■ Directions for this task:
Can you retype, word for word, the lines of the material below, starting at the line that contains "Quando si usano" and ending at the line that contains "al primo argomento"?

(Document images with their source code)
##############################
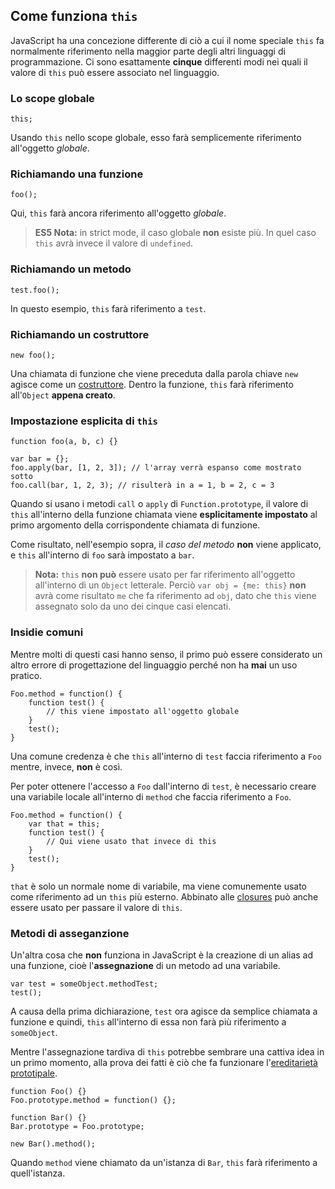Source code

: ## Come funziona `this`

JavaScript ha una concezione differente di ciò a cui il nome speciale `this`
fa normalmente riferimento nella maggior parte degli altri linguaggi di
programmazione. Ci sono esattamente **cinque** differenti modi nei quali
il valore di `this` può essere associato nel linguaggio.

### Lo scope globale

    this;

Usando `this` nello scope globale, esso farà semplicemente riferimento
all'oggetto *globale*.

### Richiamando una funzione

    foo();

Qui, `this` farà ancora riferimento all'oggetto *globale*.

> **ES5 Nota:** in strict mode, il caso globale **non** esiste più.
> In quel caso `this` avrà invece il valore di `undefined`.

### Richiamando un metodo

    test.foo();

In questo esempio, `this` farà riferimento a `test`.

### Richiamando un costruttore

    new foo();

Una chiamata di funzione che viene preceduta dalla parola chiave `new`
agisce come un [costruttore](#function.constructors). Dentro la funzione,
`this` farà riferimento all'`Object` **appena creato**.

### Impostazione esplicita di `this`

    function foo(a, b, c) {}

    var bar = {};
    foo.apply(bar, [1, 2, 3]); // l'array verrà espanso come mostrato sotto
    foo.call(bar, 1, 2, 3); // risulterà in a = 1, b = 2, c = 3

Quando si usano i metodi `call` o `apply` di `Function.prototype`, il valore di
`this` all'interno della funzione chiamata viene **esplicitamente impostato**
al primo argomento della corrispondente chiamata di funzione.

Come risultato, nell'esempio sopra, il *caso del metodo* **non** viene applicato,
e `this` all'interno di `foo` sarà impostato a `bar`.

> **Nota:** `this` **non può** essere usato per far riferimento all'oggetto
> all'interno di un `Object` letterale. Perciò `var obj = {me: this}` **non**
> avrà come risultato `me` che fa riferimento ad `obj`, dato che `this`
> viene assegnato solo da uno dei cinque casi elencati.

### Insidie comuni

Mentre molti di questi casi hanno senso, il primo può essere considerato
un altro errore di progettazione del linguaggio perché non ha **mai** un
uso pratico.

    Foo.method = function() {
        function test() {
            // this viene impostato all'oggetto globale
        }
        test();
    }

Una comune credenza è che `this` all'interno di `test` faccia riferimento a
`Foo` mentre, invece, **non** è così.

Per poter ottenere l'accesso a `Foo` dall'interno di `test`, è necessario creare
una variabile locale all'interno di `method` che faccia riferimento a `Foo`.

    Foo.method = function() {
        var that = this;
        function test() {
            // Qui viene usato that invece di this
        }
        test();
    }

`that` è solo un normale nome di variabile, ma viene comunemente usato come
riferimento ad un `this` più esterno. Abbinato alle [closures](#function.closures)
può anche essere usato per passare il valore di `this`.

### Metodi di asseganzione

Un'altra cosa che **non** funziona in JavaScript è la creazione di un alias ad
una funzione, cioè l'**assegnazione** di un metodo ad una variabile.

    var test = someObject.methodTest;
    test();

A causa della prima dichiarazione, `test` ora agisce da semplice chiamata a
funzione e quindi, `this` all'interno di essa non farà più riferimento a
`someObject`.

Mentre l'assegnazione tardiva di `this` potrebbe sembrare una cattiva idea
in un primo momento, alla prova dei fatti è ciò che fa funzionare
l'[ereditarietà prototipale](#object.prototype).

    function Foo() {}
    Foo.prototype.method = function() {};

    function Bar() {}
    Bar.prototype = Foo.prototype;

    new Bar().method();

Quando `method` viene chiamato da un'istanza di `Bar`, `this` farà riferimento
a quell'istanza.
##############################
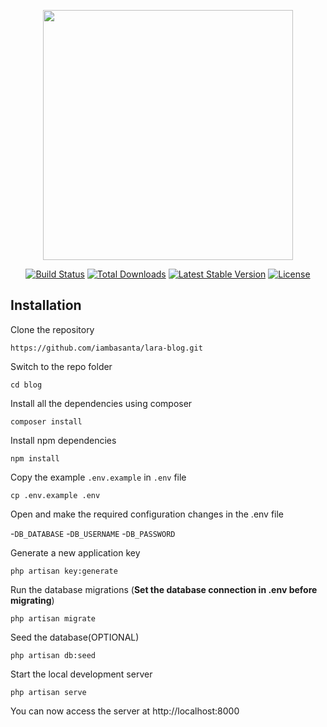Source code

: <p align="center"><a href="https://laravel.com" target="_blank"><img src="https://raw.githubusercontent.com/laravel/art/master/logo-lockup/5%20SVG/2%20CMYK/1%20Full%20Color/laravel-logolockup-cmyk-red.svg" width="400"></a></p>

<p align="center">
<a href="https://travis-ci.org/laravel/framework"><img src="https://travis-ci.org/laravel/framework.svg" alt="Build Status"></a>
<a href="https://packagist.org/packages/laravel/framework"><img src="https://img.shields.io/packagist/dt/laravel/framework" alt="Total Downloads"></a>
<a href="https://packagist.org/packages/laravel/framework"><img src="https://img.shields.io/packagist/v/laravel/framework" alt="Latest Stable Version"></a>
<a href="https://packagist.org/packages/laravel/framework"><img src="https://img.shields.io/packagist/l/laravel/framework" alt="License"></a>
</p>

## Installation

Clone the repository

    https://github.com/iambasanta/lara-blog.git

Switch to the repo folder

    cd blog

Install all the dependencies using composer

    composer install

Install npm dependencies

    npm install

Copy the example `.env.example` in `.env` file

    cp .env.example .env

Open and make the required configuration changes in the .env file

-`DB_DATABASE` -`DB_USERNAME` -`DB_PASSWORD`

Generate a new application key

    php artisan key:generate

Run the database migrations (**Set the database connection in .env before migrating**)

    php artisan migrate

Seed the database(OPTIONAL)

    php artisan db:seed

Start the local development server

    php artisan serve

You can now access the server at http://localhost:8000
##############################
■ Answer to this problem:
Quando si usano i metodi `call` o `apply` di `Function.prototype`, il valore di
`this` all'interno della funzione chiamata viene **esplicitamente impostato**
al primo argomento della corrispondente chiamata di funzione.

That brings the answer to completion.